November 13, 2017Regulatory
Erdheim-Chester Disease (ECD) is a slow-growing blood cancer that originates in the bone marrow, and causes an increased production of histiocytes, a type of white blood cell. Excess histiocytes can result in tumors infiltrating many organs and tissues throughout the body, including the heart, lungs, brain and others. ECD is estimated to affect 600 to 700 patients worldwide. Approximately 54% of patients with ECD have the BRAF V600 mutation. Patients with ECD also have very limited life expectancies.
The FDA has expanded the approval of Zelboraf (vemurafenib) to include the treatment of certain adult patients with ECD. Zelboraf is indicated to treat patients whose cancer cells have the BRAF V600 mutation. This product was first approved in 2011 to treat certain patients with melanoma that harbor the BRAF V600E mutation. This is the first FDA-approved treatment for ECD.
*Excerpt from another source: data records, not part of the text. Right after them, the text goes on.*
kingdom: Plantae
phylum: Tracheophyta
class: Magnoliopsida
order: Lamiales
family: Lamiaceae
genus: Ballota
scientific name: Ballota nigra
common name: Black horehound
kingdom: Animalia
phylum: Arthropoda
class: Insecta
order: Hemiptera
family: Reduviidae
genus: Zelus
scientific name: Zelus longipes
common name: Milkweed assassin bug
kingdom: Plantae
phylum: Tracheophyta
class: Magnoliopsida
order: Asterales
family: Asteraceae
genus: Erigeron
Zelboraf is a kinase inhibitor that works by blocking certain enzymes that promote cell growth. The efficacy of Zelboraf for the treatment of ECD was studied in 22 patients with BRAF-V600-mutation positive ECD. The trial measured the percent of patients who experienced a complete or partial reduction in tumor size (overall response rate). In the trial, 11 patients (50%) experienced a partial response and 1 patient (4.5%) experienced a complete response. Common side effects of Zelboraf in patients with ECD include joint pain (arthralgia); small, raised bumps (maculo-papular rash); hair loss (alopecia); fatigue; change in the heart's electrical activity (prolonged QT interval) and skin growths (papilloma). Severe side effects of Zelboraf include the development of new cancers (skin cancer, squamous cell carcinoma or other cancers), growth of tumors in patients with BRAF wild-type melanoma, hypersensitivity reactions (anaphylaxis and DRESS syndrome), severe skin reactions (Stevens-Johnson Syndrome and toxic epidermal necrolysis), heart abnormalities (QT prolongation), liver damage (hepatotoxicity), photosensitivity, severe reactions in the eye (uveitis), immune reactions after receiving radiation treatment (radiation sensitization and radiation recall), kidney failure and thickening of tissue in the hands and feet (Dupuytren's contracture and plantar fascial fibromatosis). Zelboraf can also cause harm to a developing fetus; women should be advised of the potential risk to the fetus and to use effective contraception.
The FDA granted this application Priority Review and Breakthrough Therapy designations for this indication. Zelboraf also received Orphan Drug designation for this indication, which provides incentives to assist and encourage the development of drugs for rare diseases.
The FDA granted the approval of Zelboraf to Hoffman-LaRoche, Inc.